* _Information_

-- Opening Marker --

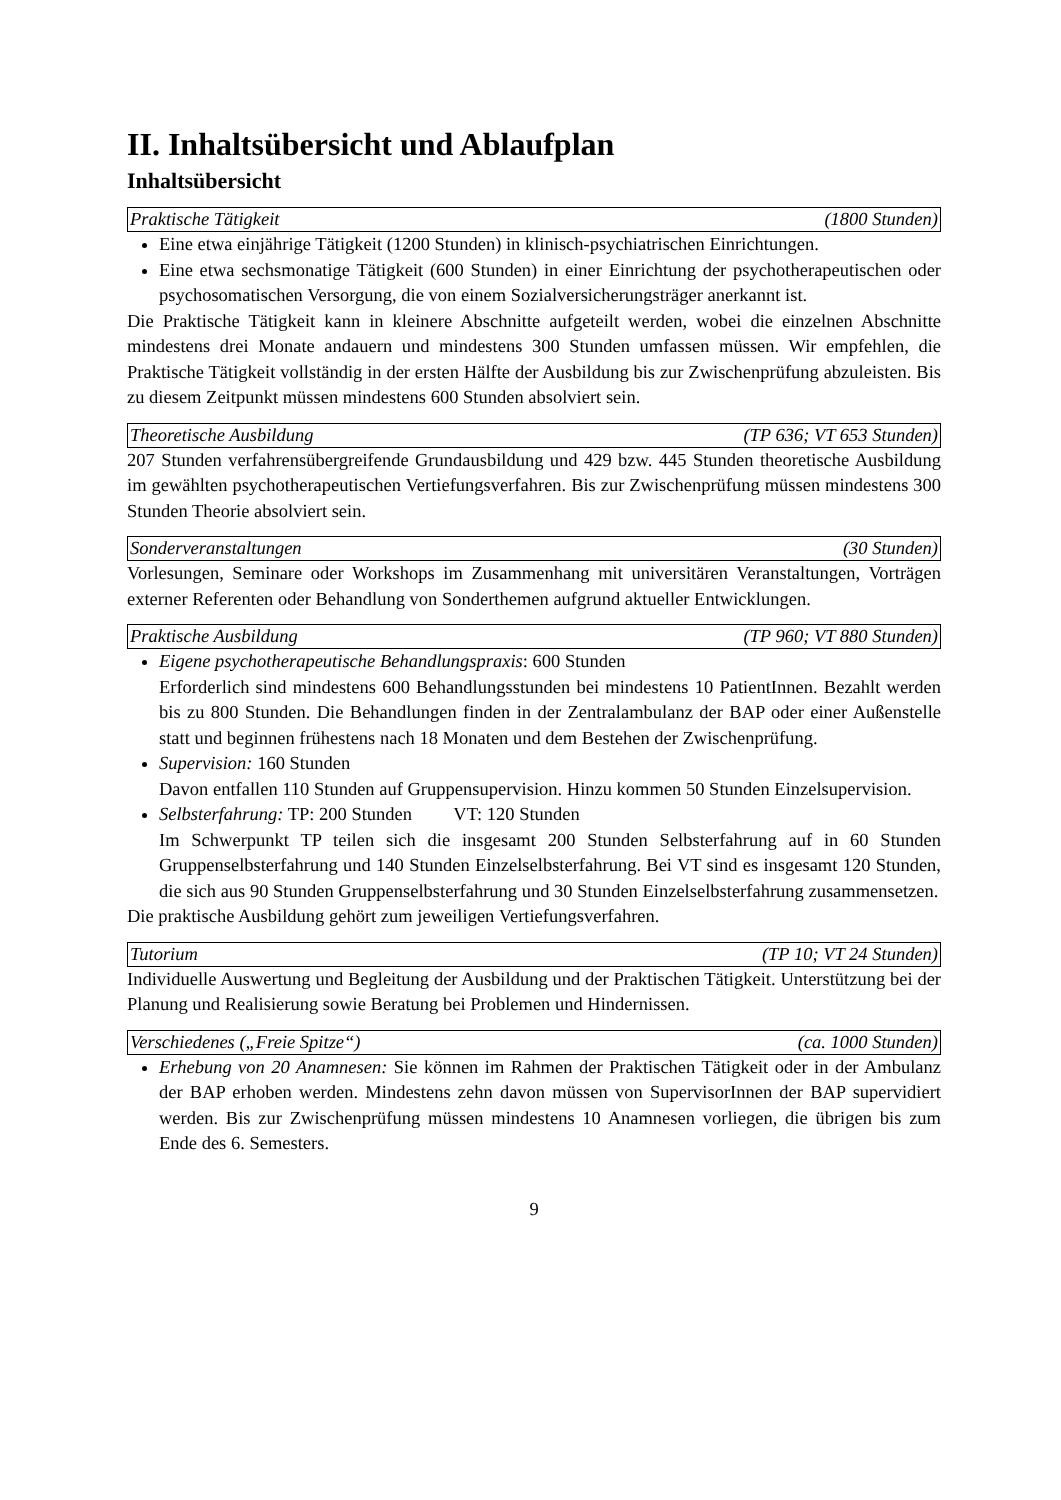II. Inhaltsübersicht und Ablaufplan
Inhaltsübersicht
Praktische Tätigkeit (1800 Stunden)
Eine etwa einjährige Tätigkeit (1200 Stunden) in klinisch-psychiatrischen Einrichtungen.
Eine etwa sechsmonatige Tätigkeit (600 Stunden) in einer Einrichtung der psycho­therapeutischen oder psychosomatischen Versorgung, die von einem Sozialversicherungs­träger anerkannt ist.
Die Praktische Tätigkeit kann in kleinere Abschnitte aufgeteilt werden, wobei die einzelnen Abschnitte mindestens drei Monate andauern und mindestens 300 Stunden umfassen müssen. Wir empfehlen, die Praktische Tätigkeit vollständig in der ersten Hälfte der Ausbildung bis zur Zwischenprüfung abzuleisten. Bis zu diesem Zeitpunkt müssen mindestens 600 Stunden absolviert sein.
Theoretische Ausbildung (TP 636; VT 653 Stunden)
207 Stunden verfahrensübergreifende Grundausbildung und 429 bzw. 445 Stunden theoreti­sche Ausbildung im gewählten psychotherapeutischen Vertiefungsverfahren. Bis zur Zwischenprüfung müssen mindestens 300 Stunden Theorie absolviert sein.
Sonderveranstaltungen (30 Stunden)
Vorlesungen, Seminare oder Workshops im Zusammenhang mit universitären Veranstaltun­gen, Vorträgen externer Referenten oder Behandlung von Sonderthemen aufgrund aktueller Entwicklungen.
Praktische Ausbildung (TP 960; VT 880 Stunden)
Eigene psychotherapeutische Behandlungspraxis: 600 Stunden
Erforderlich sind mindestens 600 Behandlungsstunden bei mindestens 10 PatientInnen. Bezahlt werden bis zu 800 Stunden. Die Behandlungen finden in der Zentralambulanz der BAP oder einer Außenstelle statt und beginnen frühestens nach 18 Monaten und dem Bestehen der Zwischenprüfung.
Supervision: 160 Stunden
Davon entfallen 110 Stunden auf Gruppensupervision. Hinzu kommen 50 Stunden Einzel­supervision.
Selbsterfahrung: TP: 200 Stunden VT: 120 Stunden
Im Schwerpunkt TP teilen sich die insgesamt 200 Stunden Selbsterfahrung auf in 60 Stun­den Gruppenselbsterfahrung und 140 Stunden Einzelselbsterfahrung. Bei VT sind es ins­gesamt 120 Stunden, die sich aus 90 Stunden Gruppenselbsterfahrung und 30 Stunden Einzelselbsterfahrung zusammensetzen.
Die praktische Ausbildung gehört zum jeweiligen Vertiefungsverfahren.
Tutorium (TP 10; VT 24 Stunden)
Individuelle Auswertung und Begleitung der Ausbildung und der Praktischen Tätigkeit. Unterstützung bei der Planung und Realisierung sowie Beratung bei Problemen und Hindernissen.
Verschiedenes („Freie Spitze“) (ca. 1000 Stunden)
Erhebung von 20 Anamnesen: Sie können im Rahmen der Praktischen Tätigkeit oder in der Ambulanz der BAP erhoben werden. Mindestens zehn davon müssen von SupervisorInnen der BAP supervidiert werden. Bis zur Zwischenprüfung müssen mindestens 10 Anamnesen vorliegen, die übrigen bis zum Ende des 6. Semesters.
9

-- Closing Marker --

* _Task objective_
The assignment is to restate, word for word, each line from the one containing "Erhebung von 20" through the final line of the material above.

* _Task result_
Erhebung von 20 Anamnesen: Sie können im Rahmen der Praktischen Tätigkeit oder in der Ambulanz der BAP erhoben werden. Mindestens zehn davon müssen von SupervisorInnen der BAP supervidiert werden. Bis zur Zwischenprüfung müssen mindestens 10 Anamnesen vorliegen, die übrigen bis zum Ende des 6. Semesters.
9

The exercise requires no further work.